Well, this game
certainly had me screaming
"Aaaaaaaaaaaargh!" at the top
of my voice I can tell you. After
the brill shoot 'em up fun of Silkworm this
latest release from the Virgin/Mastertronic
stable just doesn't measure up.
Converted from the 16 bitties,
Aargh! could
loosely be described as a kind of arcade adventure
style beat 'em up. It could also be described as a
lot of other things - most of them unprintable.
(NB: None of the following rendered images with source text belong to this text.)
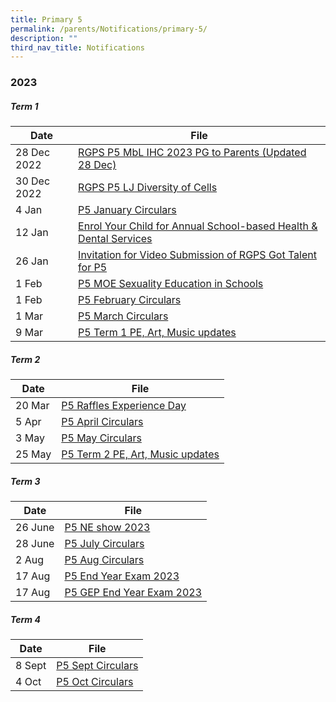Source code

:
 ```yaml
---
title: Primary 5
permalink: /parents/Notifications/primary-5/
description: ""
third_nav_title: Notifications
---
```

### **2023**

##### Term 1

| Date| File | 
| -------- | -------- | 
| 28 Dec 2022|[RGPS P5 MbL IHC 2023 PG to Parents (Updated 28 Dec)](/files/Notification%202023/P5/RGPS%20P5%20MbL%20IHC%202023%20PG%20to%20Parents%20(Updated%2028%20Dec).pdf)|
|30 Dec 2022|[RGPS P5 LJ Diversity of Cells](/files/Notification%202023/P5/2023%20PG%20to%20parents%20RGPS%20P5%20LJ%20Diversity%20of%20Cells.pdf)|
|4 Jan|[P5 January Circulars](/files/Notification%202023/P5/rgps_n23_p5_005_p5%20january%20circulars.pdf)
|12 Jan|[Enrol Your Child for Annual School-based Health & Dental Services](/files/Notification%202023/P5/120123%20Letter%20to%20P5%20Parents.pdf)|
|26 Jan|[Invitation for Video Submission of RGPS Got Talent for P5](/files/Notification%202023/P5/RGPS_N23_P5_009_Term%201%202023_Invitation%20for%20Video%20Submission%20of%20RGPS%20Got%20Talent%20for%20P5.pdf)|
|1 Feb|[P5 MOE Sexuality Education in Schools](/files/Notification%202023/P5/2023%20PG_P5_MOE%20Sexuality%20Education%20in%20Schools.pdf)|
|1 Feb|[P5 February Circulars](/files/Notification%202023/P5/RGPS_N23_P5_010_P5%20February%20Circulars.pdf)|
|1 Mar|[P5 March Circulars](/files/Notification%202023/P5/RGPS_N23_P5_013_P5%20March%20Circulars.pdf)|
|9 Mar|[P5 Term 1 PE, Art, Music updates](/files/Notification%202023/P5/Term%201%20P5%20update.pdf)|

##### Term 2

| Date| File | 
| -------- | -------- | 
| 20 Mar|[P5 Raffles Experience Day](/files/Notification%202023/P5/P5%20Raffles%20Experience%20Day%20Notification%20(2023)_20%20Mar.pdf)|
|5 Apr|[P5 April Circulars](/files/Notification%202023/P5/rgps_n23_p5_019_p5%20april%20circulars.pdf)|
|3 May|[P5 May Circulars](/files/Notification%202023/P5/rgps_n23_p5_021_p5%20may%20circulars.pdf)|
|25 May|[P5 Term 2 PE, Art, Music updates](/files/Notification%202023/P5/p5%20pam%20updates%20term%202.pdf)|

##### Term 3

| Date| File | 
| -------- | -------- |
|26 June|[P5 NE show 2023](/files/Notification%202023/P5/rgps_pg_ne%20show%202023_final.pdf)|
|28 June|[P5 July Circulars](/files/Notification%202023/P5/rgps_n23_p5_026.pdf)|
|2 Aug|[P5 Aug Circulars](/files/Notification%202023/P5/rgps_n23_p5_029.pdf)|
|17 Aug|[P5 End Year Exam 2023](/files/Notification%202023/P5/rgps_eye_p5_17%20aug%202023.pdf)|
|17 Aug|[P5 GEP End Year Exam 2023](/files/Notification%202023/P5/rgps_eye_p5_gep_17%20aug%202023.pdf)|

##### Term 4

| Date| File | 
| -------- | -------- |
|8 Sept|[P5 Sept Circulars](/files/Notification%202023/P5/rgps_n23_p5_034.pdf)|
|4 Oct|[P5 Oct Circulars](/files/Notification%202023/P5/rgps_n23_p5_034.pdf)|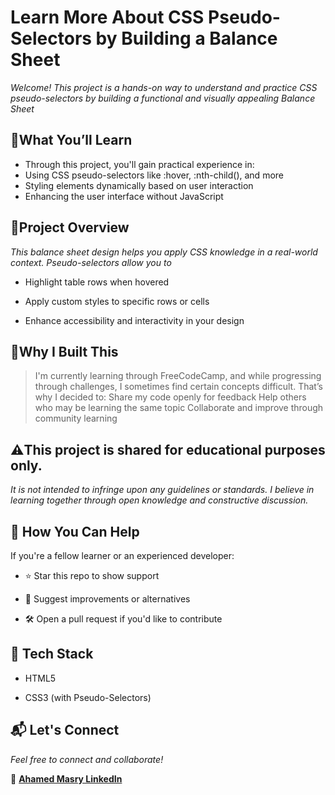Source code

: # Learn More About CSS Pseudo-Selectors by Building a Balance Sheet

_Welcome! This project is a hands-on way to understand and practice CSS pseudo-selectors by building a functional and visually appealing Balance Sheet_

## 🧠What You’ll Learn

- Through this project, you'll gain practical experience in:
- Using CSS pseudo-selectors like :hover, :nth-child(), and more
- Styling elements dynamically based on user interaction
- Enhancing the user interface without JavaScript

## 📁Project Overview

_This balance sheet design helps you apply CSS knowledge in a real-world context. Pseudo-selectors allow you to_

- Highlight table rows when hovered

- Apply custom styles to specific rows or cells

- Enhance accessibility and interactivity in your design



## 🚀Why I Built This
> I'm currently learning through FreeCodeCamp, and while progressing through challenges, I sometimes find certain concepts difficult. That’s why I decided to:
>Share my code openly for feedback Help others who may be learning the same topic
Collaborate and improve through community learning


## ⚠️This project is shared for educational purposes only.
_It is not intended to infringe upon any guidelines or standards. I believe in learning together through open knowledge and constructive discussion._

## 🙌 How You Can Help
If you're a fellow learner or an experienced developer:

- ⭐ Star this repo to show support

- 🧠 Suggest improvements or alternatives

- 🛠️ Open a pull request if you'd like to contribute

## 📌 Tech Stack
- HTML5

- CSS3 (with Pseudo-Selectors)

## 📬 Let's Connect
_Feel free to connect and collaborate!_

🔗 [**Ahamed Masry LinkedIn**](https://www.linkedin.com/in/ahamedmasry-cs/)



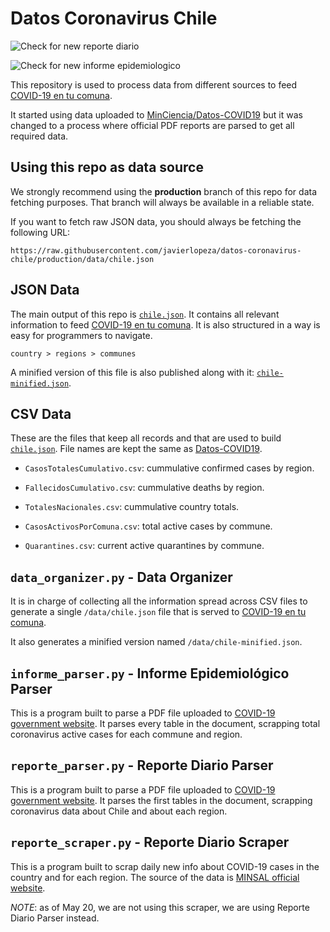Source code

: # Datos Coronavirus Chile

![Check for new reporte diario](https://github.com/javierlopeza/datos-coronavirus-chile/workflows/Check%20for%20new%20reporte%20diario/badge.svg)

![Check for new informe epidemiologico](https://github.com/javierlopeza/datos-coronavirus-chile/workflows/Check%20for%20new%20informe%20epidemiologico/badge.svg)

This repository is used to process data from different sources to feed [COVID-19 en tu comuna](https://covid19entucomuna.cl). 

It started using data uploaded to [MinCiencia/Datos-COVID19](https://github.com/MinCiencia/Datos-COVID19) but it was changed to a process where official PDF reports are parsed to get all required data.

## Using this repo as data source

We strongly recommend using the **production** branch of this repo for data fetching purposes. That branch will always be available in a reliable state.

If you want to fetch raw JSON data, you should always be fetching the following URL:

```https://raw.githubusercontent.com/javierlopeza/datos-coronavirus-chile/production/data/chile.json```

## JSON Data

The main output of this repo is [`chile.json`](https://github.com/javierlopeza/datos-coronavirus-chile/blob/production/data/chile.json). It contains all relevant information to feed [COVID-19 en tu comuna](https://covid19entucomuna.cl). It is also structured in a way is easy for programmers to navigate.

`country > regions > communes`

A minified version of this file is also published along with it: [`chile-minified.json`](https://github.com/javierlopeza/datos-coronavirus-chile/blob/production/data/chile-minified.json).

## CSV Data

These are the files that keep all records and that are used to build [`chile.json`](https://github.com/javierlopeza/datos-coronavirus-chile/blob/production/data/chile.json). File names are kept the same as [Datos-COVID19](https://github.com/MinCiencia/Datos-COVID19).

* `CasosTotalesCumulativo.csv`: cummulative confirmed cases by region.

* `FallecidosCumulativo.csv`: cummulative deaths by region.

* `TotalesNacionales.csv`: cummulative country totals.

* `CasosActivosPorComuna.csv`: total active cases by commune.

* `Quarantines.csv`: current active quarantines by commune.

## `data_organizer.py` - Data Organizer

It is in charge of collecting all the information spread across CSV files to generate a single `/data/chile.json` file that is served to [COVID-19 en tu comuna](https://covid19entucomuna.cl).

It also generates a minified version named `/data/chile-minified.json`.

## `informe_parser.py` - Informe Epidemiológico Parser

This is a program built to parse a PDF file uploaded to [COVID-19 government website](https://www.gob.cl/coronavirus/cifrasoficiales/#informes). It parses every table in the document, scrapping total coronavirus active cases for each commune and region.

## `reporte_parser.py` - Reporte Diario Parser

This is a program built to parse a PDF file uploaded to [COVID-19 government website](https://www.gob.cl/coronavirus/cifrasoficiales/#reportes). It parses the first tables in the document, scrapping coronavirus data about Chile and about each region.

## `reporte_scraper.py` - Reporte Diario Scraper

This is a program built to scrap daily new info about COVID-19 cases in the country and for each region. The source of the data is [MINSAL official website](https://www.minsal.cl/nuevo-coronavirus-2019-ncov/casos-confirmados-en-chile-covid-19/).

_NOTE_: as of May 20, we are not using this scraper, we are using Reporte Diario Parser instead.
Aargh! is a one or two player affair in which you
can take the part of either an ogre with halitosis or
an 18 foot dragon. Both the characters are
mean muthers who pack a solid punch and
breathe fire (they're hot stuff for sure!). And the
happy couple spend most of their time terrorising
the townspeople of Darance Island in their search
for - eggs! Yes, yes, I know it sounds strange, but
eggs are the monster's plate de jour, and if they
can collect a little clutch of five, then they can go
for the biggie - the golden egg that lies under the
volcano.
To get these five eggs though, they must search
through the 12 cities on the island, which
range in architectural elegance from a primitive
village of straw huts and wild west fort to a
Chinese pagoda and Indian temple. They rampage
through the cities, either beating up or blow-torching everything in sight, demolishing the
buildings, eating the hamburgers and looking for
the eggs. Once they've found one, it's on to the
next city and so on.
It all sounds well and good so far doesn't it,
Spec-chums? I mean, rampaging monsters are
what our Speccies were made for isn't it? Well yes,
but not when the rampaging monsters are limited
to one basic task - knocking down buildings to
see what's hidden inside them. And not when each
level consists of only one screen on which there
are about five things which need to be knocked
down. And especially not when the monsters only
have one life which is constantly being drained
each time they're hit. When they do die you have to
rewind the tape and load in that level again. 'Cos
Aargh! is a multi-load I'm afraid folks, which
hardly seems necessary since it only loads one
screen at a time. It's this and the other features I've
just mentioned which unfortunately make what
could have been a game you might have
persevered with totally unplayable.
Aargh! might
just have measured up in the budget market, but
as a full price release its name speaks for itself.